Your "life span" depends on you, frankly. I know Obs flying at 50+, and I know Obs who've stopped flying after 8 years front line.

There is a very very rare - i.e. don't ever plan for it - ability to re-stream FJ. This depends on the following: your aptitude scores at FAT (I've never heard of a trained Obs doing this); the ability of the Obs world to release you; your aptitude for FJ flying. Put this way, the best potential FJ pilots are 18 year olds who've played lots of computer games; being male can infer an advantage. If you're a trained Obs, you are no longer 18, and thus an increased risk of training...
 
(3) Future Career prospects

I am interested to know what ‘Warfare’ Officer means - it has cropped up repeatedly on the forums for what RN Observers tend to do in the 'afterlife', but i'm not sure how generic this term is. If I was to be given the opportunity to join, it would be with the strongest intention to spend most of my career in active service. A big factor in making my decision to join the Royal Navy is career lifespan and what future career prospects this role could open to aircrew who aren't pilots in ‘civvy’ street, once their service career is over.

With my current job, in terms of finance and job prospects, it’s very clear what’s available to me should I wish to stay in my current employment over the next 5, 10 and 15+ years, not just with the company, but within the industry I have chosen to channel my expertise. I have worked hard to study for my graduate and post graduate qualifications (5+ years), but I am terribly unsatisfied with the desk job lifestyle and feel I am not fulfilling my full potential. I have always been interested in flying, whilst at this present time, the opportunity to commit to joining as a pilot is no longer available to me. I am however, very keen to continue with my application for the RN Observer position and I am sure some of your answers will erase some doubts I have about the career lifespan of a RN Observer and what typically can come up within the RN to further develop a lifetime career.
Warfare Officer - people who drive and fight ships, submarines and aircraft.

Obs can do one of 3(ish) main career tracks - remain front line, remain in aviation, go "GL".

remain front line - exactly that. You'll go around a loop of "at sea" jobs, jobs on the Squadron (Ops Officer, likely Obs instructor), possibly jobs on the second line (training) squadron, rinse, repeat. Some really like this, others think it is stultifying and dull. You'll top out as a career Lt, possibly reach Lt Cdr if you're lucky.

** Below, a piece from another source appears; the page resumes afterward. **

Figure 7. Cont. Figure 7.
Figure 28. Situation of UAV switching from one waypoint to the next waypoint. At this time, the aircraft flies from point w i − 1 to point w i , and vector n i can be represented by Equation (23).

remain in aviation - slightly broader than being front line. You'll probably gain a Warfare qualification, and do tours in training establishments, Squadron HQs, inspection/training teams. You might have the chance to do a non-Flying assignment, and/or go to a ship or Battlestaff to do aviation related assignments there. This might be a route to Command a Squadron, and you can probably reach Cdr/Capt RN (depending on your jobs).

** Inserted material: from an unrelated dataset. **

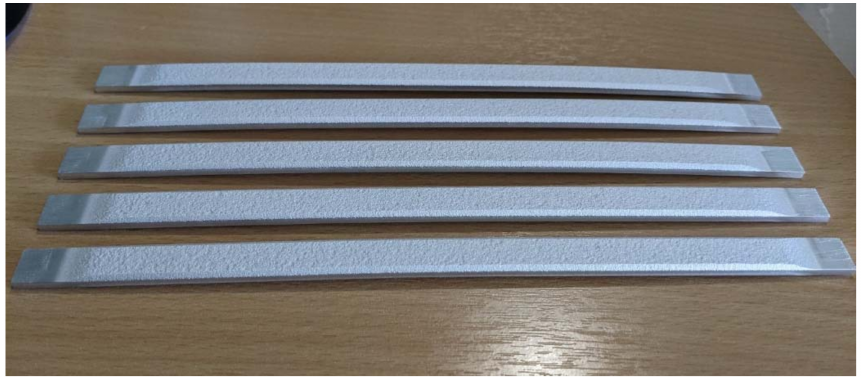
Figure 6. One set of aluminium 2024 bending test specimens (before bend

go GL (old acronym, don't worry what it means) - you stop flying (at least for a bit) and join the Surface Fleet and become a PWO, and possibly a CO of a Ship. This is nearly the only route to Admiral, and yuo can take the advice I've provided elsewhere on this site to see what happens next.

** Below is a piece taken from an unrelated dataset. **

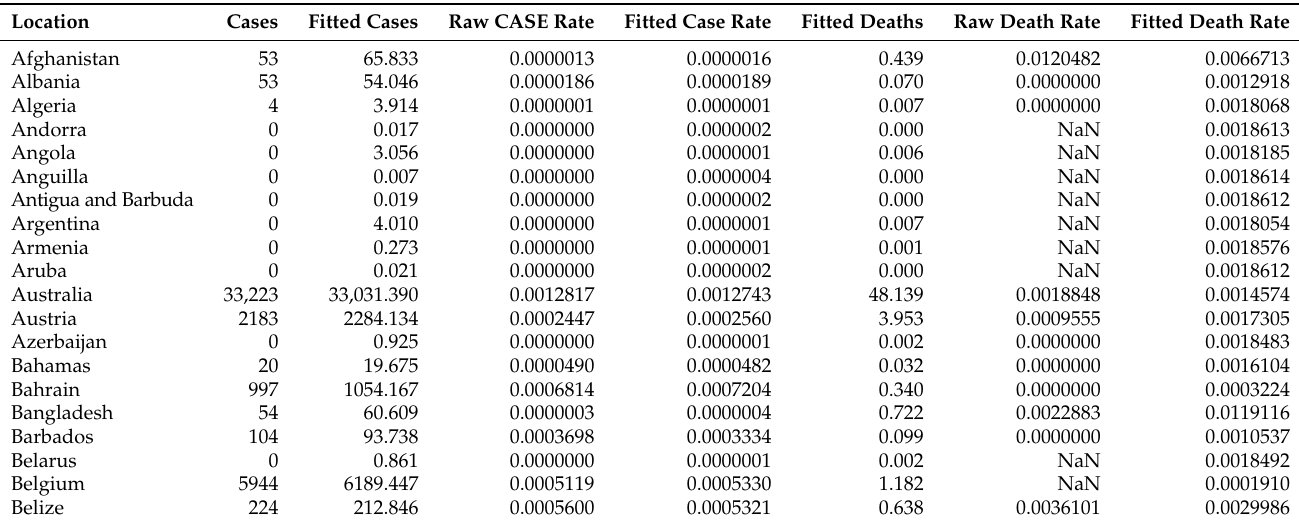
Table 3. Raw and fitted case and death rates, on Tuesday, 21 June 2022, relative to cases 14 days earlier (i.e., Tuesday 7th of June). Population and death counts omitted since they are the same as in Table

There are other smaller "routes", including joining the test and evaluation route, air safety, unmanned air systems etc, but they're things to consider once you are in.
 
@alfred_the_great

Many thanks for your response and taking the time to reply - you hit all of the points I was looking for and gave a great insight.

It would be interesting/useful to hear some personal experiences throughout the career of any RN Observers on the forum.